Не помню, где я прочитала выражение «Каждый ведёт свою войну». Суть его сводилась к следующему: у любого человека есть внутренняя битва, и ты о ней ничего не знаешь. Не знаешь, с какой интенсивностью идут бои. Какие раны получает человек в этой битве. Сколько сил у него осталось. И поэтому не спеши осуждать, ставить оценки, делать выводы. Если можешь – помоги. Не можешь – отойди. Не мешай. Не становись той самой соломинкой, сломавшей спину верблюду.

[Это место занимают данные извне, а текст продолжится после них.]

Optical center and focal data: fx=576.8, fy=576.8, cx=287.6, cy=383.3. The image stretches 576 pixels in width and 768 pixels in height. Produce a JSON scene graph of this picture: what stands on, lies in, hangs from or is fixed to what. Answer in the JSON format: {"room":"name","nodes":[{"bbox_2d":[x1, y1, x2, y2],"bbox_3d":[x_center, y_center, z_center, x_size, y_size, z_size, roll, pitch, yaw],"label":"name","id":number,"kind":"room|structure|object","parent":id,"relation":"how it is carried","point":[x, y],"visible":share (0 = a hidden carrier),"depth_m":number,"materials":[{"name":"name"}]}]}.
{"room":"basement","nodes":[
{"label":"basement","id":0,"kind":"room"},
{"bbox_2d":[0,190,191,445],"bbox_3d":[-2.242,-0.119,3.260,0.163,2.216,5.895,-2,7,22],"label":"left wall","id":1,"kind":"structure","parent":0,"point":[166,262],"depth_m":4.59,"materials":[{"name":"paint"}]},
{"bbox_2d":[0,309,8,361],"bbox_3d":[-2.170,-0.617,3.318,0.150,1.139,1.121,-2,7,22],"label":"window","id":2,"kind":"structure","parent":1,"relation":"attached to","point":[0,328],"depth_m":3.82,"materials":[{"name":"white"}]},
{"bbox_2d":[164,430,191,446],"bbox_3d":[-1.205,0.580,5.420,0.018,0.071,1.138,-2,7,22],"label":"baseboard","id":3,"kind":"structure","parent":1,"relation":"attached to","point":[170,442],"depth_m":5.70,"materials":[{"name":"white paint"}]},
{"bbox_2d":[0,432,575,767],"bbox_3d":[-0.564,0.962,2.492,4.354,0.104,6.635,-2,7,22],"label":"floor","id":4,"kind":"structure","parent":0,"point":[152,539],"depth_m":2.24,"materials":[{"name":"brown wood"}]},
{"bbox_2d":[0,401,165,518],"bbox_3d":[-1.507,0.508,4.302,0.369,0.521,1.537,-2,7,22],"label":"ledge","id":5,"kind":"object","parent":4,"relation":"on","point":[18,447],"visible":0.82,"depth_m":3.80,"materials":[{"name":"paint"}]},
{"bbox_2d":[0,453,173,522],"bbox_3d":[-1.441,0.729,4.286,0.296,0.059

На днях я вспомнила об этом снова.
Служба в храме была не то чтобы долгой, но я накануне не выспалась, и спина побаливала. Поэтому к окончанию Евхаристического канона я высмотрела свободное место на скамейке и поспешила его занять. Рядом со мной на краю скамейки сидел мужчина. Грузный, средних лет, прилично одетый. Около него стояла невысокая женщина, они вели между собой беседу, но я не прислушивалась. И вдруг среди ровного гула реплик возвысилось: «Ну мам!» Реплику произнес мужчина. Я повернула голову и взглянула на его собеседницу. Ей было уже очень много лет – благообразная старушка в платочке, с мелкой сеточкой морщин на светлом лице, добрые сияющие глаза. Очень симпатичная старушка. Стоит рядом со своим сыном, который сидит...
Старушка стоит рядом с сыном, который сидит... Внутри меня начинало пучиться негодование: почему он сидит?

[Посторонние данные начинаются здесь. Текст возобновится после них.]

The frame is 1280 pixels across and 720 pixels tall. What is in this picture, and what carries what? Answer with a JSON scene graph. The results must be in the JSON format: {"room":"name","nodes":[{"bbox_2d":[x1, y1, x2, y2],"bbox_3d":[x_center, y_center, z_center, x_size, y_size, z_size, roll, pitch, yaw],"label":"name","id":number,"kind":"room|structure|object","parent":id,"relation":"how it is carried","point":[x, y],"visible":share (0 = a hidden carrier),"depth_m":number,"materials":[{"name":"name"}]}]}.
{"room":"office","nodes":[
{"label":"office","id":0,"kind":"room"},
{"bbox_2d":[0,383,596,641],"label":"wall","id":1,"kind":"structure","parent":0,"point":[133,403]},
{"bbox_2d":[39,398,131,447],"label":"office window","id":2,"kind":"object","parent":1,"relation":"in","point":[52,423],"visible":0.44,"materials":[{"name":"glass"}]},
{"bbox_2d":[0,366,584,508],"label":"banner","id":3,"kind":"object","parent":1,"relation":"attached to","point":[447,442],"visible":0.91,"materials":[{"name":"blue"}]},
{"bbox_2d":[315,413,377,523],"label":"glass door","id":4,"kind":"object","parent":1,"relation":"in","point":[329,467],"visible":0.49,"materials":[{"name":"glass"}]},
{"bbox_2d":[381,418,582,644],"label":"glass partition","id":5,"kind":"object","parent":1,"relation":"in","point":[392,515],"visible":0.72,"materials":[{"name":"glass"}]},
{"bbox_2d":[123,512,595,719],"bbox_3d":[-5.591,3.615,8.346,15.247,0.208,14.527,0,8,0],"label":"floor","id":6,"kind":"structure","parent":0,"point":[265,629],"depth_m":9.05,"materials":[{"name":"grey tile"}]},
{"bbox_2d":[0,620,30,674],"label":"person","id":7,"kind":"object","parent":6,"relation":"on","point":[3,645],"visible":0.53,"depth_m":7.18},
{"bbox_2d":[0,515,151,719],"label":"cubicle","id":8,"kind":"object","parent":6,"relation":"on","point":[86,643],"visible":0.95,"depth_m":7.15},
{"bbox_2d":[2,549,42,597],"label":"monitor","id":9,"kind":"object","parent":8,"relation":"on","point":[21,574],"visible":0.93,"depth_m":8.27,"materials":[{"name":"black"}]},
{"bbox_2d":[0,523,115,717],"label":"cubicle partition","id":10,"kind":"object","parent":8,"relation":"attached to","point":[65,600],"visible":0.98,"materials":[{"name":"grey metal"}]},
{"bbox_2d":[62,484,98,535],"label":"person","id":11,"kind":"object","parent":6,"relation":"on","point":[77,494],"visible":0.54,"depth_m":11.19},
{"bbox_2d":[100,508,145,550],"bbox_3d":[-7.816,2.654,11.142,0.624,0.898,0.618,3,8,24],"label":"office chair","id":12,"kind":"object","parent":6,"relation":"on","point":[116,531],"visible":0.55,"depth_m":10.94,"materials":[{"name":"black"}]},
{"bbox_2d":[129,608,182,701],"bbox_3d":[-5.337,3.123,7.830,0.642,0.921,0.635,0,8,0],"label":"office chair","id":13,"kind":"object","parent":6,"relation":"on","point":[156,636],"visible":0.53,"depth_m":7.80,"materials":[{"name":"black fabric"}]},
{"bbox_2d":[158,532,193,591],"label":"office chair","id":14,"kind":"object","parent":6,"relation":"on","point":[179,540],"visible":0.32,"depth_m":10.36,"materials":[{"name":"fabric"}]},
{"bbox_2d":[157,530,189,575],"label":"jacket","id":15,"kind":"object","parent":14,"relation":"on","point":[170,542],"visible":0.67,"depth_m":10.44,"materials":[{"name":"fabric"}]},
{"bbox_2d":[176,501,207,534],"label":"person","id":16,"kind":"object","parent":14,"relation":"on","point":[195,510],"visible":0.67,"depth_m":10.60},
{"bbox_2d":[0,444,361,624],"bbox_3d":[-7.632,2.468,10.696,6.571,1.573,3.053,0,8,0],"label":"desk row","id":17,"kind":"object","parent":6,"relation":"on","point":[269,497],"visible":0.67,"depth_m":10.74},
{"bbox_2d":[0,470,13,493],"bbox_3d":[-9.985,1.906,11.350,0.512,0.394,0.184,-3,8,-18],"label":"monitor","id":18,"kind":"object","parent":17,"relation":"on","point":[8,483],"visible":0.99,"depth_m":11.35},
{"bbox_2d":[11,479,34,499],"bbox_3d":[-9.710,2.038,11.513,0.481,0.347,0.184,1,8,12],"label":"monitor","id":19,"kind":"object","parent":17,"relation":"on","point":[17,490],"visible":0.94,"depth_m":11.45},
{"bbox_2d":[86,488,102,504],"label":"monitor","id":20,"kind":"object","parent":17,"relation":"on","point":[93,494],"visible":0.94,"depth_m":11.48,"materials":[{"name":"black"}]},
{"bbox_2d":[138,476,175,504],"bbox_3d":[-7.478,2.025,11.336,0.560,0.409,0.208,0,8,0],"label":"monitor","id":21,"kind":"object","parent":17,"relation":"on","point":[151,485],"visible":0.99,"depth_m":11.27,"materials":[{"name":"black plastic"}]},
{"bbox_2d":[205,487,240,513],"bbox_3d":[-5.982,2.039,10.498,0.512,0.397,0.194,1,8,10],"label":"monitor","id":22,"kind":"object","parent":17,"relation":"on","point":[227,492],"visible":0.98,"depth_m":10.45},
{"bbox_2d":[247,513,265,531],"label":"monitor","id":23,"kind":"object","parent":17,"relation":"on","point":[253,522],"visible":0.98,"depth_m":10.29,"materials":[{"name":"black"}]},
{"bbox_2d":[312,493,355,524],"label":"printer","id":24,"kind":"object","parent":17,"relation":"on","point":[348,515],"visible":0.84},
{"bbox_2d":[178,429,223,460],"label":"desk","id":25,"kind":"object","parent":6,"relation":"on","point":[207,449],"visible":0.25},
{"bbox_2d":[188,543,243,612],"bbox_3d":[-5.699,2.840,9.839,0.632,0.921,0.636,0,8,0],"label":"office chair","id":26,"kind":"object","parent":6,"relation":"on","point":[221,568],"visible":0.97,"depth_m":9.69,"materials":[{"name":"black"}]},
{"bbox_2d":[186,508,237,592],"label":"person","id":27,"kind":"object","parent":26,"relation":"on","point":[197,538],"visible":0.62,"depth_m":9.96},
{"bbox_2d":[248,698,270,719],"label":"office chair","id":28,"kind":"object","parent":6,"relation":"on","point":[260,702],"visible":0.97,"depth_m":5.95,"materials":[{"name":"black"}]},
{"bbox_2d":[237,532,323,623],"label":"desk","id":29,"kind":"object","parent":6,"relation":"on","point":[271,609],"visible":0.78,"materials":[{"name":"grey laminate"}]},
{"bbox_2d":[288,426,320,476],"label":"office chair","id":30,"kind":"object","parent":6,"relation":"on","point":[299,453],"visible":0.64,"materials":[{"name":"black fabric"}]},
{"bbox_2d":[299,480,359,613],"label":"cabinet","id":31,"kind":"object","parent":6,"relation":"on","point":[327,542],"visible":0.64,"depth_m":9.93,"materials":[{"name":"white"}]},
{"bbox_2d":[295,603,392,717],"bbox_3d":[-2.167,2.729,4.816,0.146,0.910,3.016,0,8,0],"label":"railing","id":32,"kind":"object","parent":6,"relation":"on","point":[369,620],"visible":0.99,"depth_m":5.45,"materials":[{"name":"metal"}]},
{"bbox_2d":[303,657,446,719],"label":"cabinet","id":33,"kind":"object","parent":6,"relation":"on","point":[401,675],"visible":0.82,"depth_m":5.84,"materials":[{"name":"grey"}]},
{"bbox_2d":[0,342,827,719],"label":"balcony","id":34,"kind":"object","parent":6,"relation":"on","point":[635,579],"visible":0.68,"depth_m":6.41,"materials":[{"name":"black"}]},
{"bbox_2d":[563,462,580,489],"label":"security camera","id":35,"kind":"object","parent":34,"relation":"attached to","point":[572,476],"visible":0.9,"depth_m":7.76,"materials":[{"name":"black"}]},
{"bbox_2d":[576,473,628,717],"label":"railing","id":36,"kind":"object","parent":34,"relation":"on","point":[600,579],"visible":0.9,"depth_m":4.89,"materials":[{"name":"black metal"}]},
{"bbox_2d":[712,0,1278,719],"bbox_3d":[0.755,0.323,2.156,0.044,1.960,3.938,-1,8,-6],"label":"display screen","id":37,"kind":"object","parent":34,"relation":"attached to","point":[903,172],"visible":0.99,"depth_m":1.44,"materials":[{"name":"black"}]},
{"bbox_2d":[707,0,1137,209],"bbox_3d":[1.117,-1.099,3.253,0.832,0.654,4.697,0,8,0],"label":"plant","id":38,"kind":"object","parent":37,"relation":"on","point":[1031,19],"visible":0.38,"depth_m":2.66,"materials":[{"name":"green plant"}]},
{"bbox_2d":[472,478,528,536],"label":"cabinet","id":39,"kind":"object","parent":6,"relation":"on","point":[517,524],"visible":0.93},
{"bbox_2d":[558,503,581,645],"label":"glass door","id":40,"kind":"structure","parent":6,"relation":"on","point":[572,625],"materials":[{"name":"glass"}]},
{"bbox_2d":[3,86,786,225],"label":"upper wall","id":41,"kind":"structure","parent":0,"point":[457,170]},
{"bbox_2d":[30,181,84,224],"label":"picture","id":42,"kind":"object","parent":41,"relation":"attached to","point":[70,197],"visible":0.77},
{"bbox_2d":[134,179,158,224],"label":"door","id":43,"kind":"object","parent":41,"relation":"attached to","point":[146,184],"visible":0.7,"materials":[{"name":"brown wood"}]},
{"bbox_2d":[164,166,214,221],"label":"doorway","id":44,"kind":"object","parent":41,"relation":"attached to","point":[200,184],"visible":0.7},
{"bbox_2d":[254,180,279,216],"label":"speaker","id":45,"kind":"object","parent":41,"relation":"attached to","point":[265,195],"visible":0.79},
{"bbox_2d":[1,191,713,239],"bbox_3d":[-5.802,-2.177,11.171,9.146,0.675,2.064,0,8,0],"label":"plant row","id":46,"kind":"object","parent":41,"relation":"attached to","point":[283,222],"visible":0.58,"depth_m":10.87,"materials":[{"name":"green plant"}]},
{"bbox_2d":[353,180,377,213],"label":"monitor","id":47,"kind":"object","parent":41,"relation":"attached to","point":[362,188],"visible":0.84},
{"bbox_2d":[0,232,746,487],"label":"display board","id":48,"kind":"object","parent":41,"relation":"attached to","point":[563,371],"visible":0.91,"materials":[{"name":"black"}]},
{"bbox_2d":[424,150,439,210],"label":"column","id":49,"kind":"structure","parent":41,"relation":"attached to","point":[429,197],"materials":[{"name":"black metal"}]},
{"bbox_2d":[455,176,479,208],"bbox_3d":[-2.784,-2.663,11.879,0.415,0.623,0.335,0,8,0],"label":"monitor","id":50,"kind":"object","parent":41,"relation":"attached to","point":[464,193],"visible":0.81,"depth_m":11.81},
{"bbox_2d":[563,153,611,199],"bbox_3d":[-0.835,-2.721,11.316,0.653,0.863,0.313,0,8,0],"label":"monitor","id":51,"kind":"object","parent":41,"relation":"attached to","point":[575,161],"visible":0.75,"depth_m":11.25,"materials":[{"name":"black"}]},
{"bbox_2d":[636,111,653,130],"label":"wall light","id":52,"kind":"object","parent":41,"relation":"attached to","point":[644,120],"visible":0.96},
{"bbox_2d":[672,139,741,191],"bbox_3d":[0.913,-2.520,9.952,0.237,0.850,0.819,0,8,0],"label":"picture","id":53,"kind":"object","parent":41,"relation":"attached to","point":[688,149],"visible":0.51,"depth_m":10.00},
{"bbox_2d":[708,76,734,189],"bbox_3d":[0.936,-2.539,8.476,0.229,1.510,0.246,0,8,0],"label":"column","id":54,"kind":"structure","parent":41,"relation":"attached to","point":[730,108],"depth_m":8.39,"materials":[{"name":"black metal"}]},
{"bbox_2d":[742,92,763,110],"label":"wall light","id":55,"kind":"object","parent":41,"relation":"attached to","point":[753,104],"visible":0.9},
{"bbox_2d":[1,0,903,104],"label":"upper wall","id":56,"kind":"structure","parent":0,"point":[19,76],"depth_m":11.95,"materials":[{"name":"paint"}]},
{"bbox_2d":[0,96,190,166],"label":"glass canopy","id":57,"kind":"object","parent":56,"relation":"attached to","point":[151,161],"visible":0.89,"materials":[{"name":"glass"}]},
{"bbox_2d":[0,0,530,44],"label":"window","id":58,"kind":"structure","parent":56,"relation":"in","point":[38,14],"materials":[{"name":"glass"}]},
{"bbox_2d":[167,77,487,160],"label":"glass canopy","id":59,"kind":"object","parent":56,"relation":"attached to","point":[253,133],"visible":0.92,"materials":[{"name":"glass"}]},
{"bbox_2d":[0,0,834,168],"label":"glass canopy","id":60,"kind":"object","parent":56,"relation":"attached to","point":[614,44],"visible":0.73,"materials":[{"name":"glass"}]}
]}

Я отвернулась. Внутри начинало потихоньку пучиться негодование. Почему он сидит? Старая мать стоит рядом – неужели не понятно, что нужно уступить ей место? И как такая симпатичная старушка с такими добрыми глазами могла воспитать такого сына-эгоиста? Ну разумеется, единственный сын. Знаю я таких мамочек, которые за любимым чадом света белого не видят. Хорошие женщины, ничего сказать не могу, но любовью материнской просто ослеплены. А если ещё и мужа нет… Ну да, всё понятно. Нет мужской руки, мужского воспитания – вот и вырастают такие инфантилы.
Тут к старушке подошёл старичок – не менее благообразный. Белая подстриженная бородка, белые кудри венчиком вокруг лысины. И глаза тоже добрые, улыбается. Стали они втроём разговаривать. Понятно, папа есть… Что же не так? Что же тут не так? Может, сын болен? Да не выглядит он больным. Ни костылей рядом, ни палки.
Я покосилась на руку сидящего мужчины – кольца нет. Конечно, не женат: маменькины сынки вообще редко женятся. В голову стали лезть варианты фраз, которые я могла бы ему сказать. Вспоминались куски разных интервью с психологами, где обсуждались причины мужского инфантилизма и его последствия для самого мужчины и окружающих людей. Одно меня смущало – пара старичков просто светилась миром и покоем, а у родителей выросших детей-эгоистов не бывает мирного внутреннего устроения. Впрочем, может, и бывает, но я таких не встречала.
Отодвинулась катапетасма, открылись Царские врата. Народ двинулся ближе к алтарю, собираясь причащаться. Мужчина рядом со мной встал, сделал несколько шагов вперёд – и я увидела ноги, изменённые полиомиелитом. Он потихоньку шёл к очереди на Причастие, а я смотрела на него, замерев.
…Какое счастье, что я ничего не сказала! Благодарю Тебя, Господи, за то, что удержал мой язык.